We used linear regression models to further examine the relationships between APOE genotype, sleep, Aβ pathology, and NFT density (Table 3). In separate models, both APOE genotype and Aβ pathology were associated with NFT density, and when combined in the same model, both remained significant, although the effect estimate for APOE genotype was attenuated (models A, B, D), statistically consistent with APOE genotype influencing NFT density through both amyloid-dependent and independent pathways. Addition of sleep to this model did not appreciably change the effect estimates, arguing against mediation or confounding (model E). However, there was a significant sleep-APOE interaction (model G) even after adjusting for Aβ pathology (model H), suggesting that sleep consolidation modifies the APOE effect on NFT density in a manner not statistically mediated by Aβ pathology.
Aβ and NFT pathology may link APOE genotype to cognition29,34, and LB and infarcts may also affect cognition. We used linear regression models to examine if Aβ pathology, NFT density, infarcts, or LBs may account for the effect of sleep on the association between APOE genotype and cognition proximate to death.

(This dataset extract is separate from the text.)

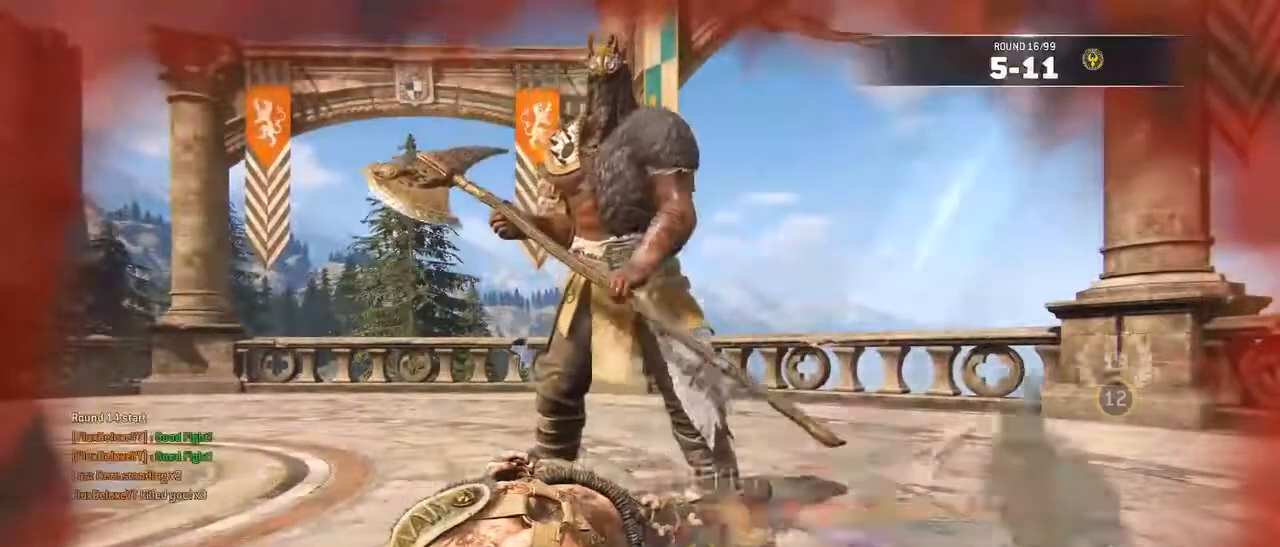
{"keys": [], "mouse": [], "events": []}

As expected, better sleep attenuated the effect of APOE genotype on cognition proximate to death (eTable 5 Model B). Inclusion of terms for presence of gross infarcts, presence of LB, and burden of Aβ pathology did not substantially change this (C–E) suggesting that these pathologies do not account for the effect of sleep on the association between APOE genotype and cognition. However, adding a term for NFT density attenuated the interaction effect (F) in a manner that did not change with inclusion of Aβ pathology in the model (G). This is statistically consistent with NFT density accounting for the effect of sleep on the association between APOE genotype and cognition.
DISCUSSION
In this study of nearly 700 older persons without dementia, better sleep consolidation substantially attenuated the negative impact of the ε4 allele on incident AD risk. This environment-gene interaction was not accounted for by variation in physical activity, co-morbid medical conditions, or psychotropic medications. In additional analyses of cognitive change over time we showed that this finding was not an artifact of the diagnostic process. Finally, better sleep consolidation attenuated the negative impact of the ε4 allele on NFT density at death, which accounted for its beneficial effects on the association between APOE and cognition proximate to death. These findings highlight a thus far unappreciated biological and clinical link between sleep, APOE biology, NFTs, and AD.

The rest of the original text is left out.